The reports cite unnamed sources and we cannot therefore verify such information. Nonetheless, taking into account what is known about Kim Jong-il's personal life, reports of Kim Ok's fall seem all too plausible.
The late Generalissimo Kim Jong-il had a rather unorthodox family life. In his youth, he had a reputation for being a playboy, but it is widely believed that in his mid-20s, the future North Korean leader married a woman who was chosen for him by his father. This marriage however, if it ever existed, did not last for long.
In the late 1960s, Kim Jong-il fell in love with a beautiful actress Seong Hye-rim who could be described as North Korea's Marylyn Monroe. At the time she was married, but, predictably enough, divorce was easy enough to obtain in such a situation. They lived together and soon had a son, named Kim Jong-nam.
However, things did not work out well for Seong. She was never accepted by her father-in-law, the Great Leader, Generalissimo Kim Il-sung. The reasons for this are not clear, but it seems that the reason might have been her origin. Seong was born to a South Korean communist couple who came to the North in the late 1940s, and such people in spite of all their ideological commitment were seen as inherently suspicious in North Korea.
At any rate, the couple broke up and Seong moved to Moscow where she lived in comfortable exile until her death in 2002.
Soon afterwards, Kim Jong-il moved in with his next girl friend, Ko Young-hee ― the mother of the current North Korean leader, Marshall Kim Jong-un. It seems that Kim Jong-il was attracted to charming women with somewhat suspicious political backgrounds, since Ko was born to an ethnic Korean family in Japan. Like some 95,000 Koreans in Japan, she moved to North Korea, in the early 1960s. In North Korea, such an origin was seen as somewhat politically suspicious, but this did not prevent Ko from becoming a prominent dancer.
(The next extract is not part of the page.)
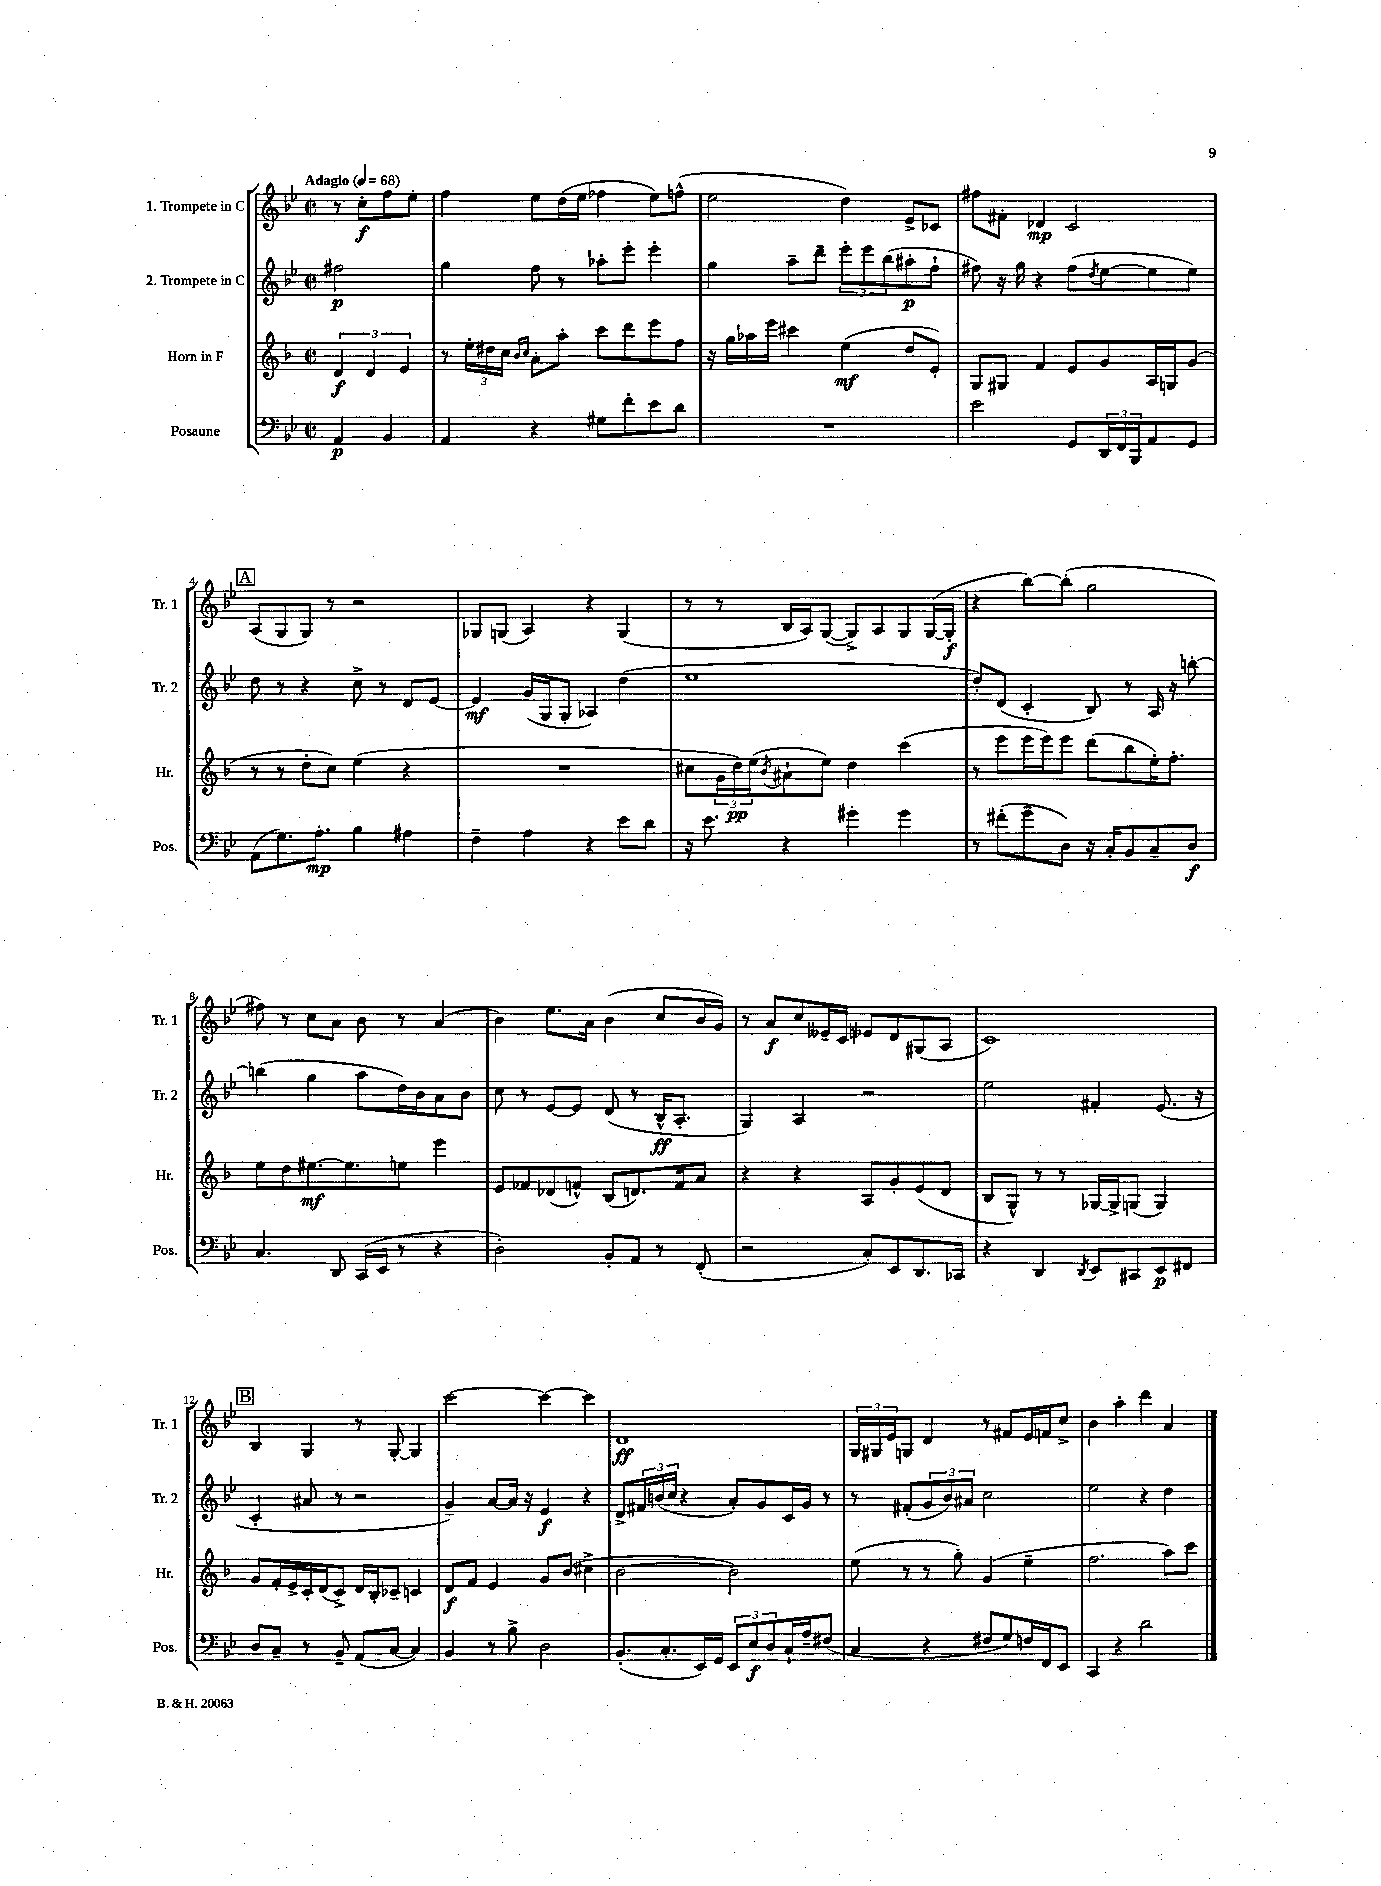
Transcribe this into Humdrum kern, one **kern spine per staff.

Starting from around 1980, Ko was actually the permanent partner of Kim Jong-il, even though it remains unclear whether they have ever officially registered their marriage. From what little is known about Kim Jong-il's personal life, it seems that the late North Korean strongman has never entered a formally registered marriage.
Like Seong, Ko died young, in 2004, leaving behind two sons, one of whom would eventually become Kim Jong-il's successor. It seems that in the long run, Ko is destined for a posthumous cult. However, so far, Ko has never been mentioned in the North Korean media ― though she, as the mother of the supreme leader, appeared in some documentary footage.
So after Ko's death, Kim Jong-il obviously chose another girlfriend who was some twenty years younger than he. Kim Ok was one of Kim Jong-il's secretaries, and this gave her some political clout.
Kim Ok must have come from an elite family since she would never have worked in Kim Jong-il's secretariat otherwise. However not much is known about her origins or background. Kim Hyok, her father, was appointed deputy head of the KWP's finance department.
It seems that Kim Ok never managed to create her own powerbase, even if we presume that she ever had such ambitions. Perhaps she simply did not stay next to Kim Jong-il long enough, but at any rate, after Kim's sudden death in December 2011 she was clearly marginalized.
Not much is known about relations between Kim Ok and Kim Jong-un, though one might surmise that he was not very fond of his common law stepmother. On the other hand, there were rumors that Kim Ok once was a close friend of Ko, Kim Jong-un's mother. But all this is essentially speculation ― we do not know much about North Korean inner circle.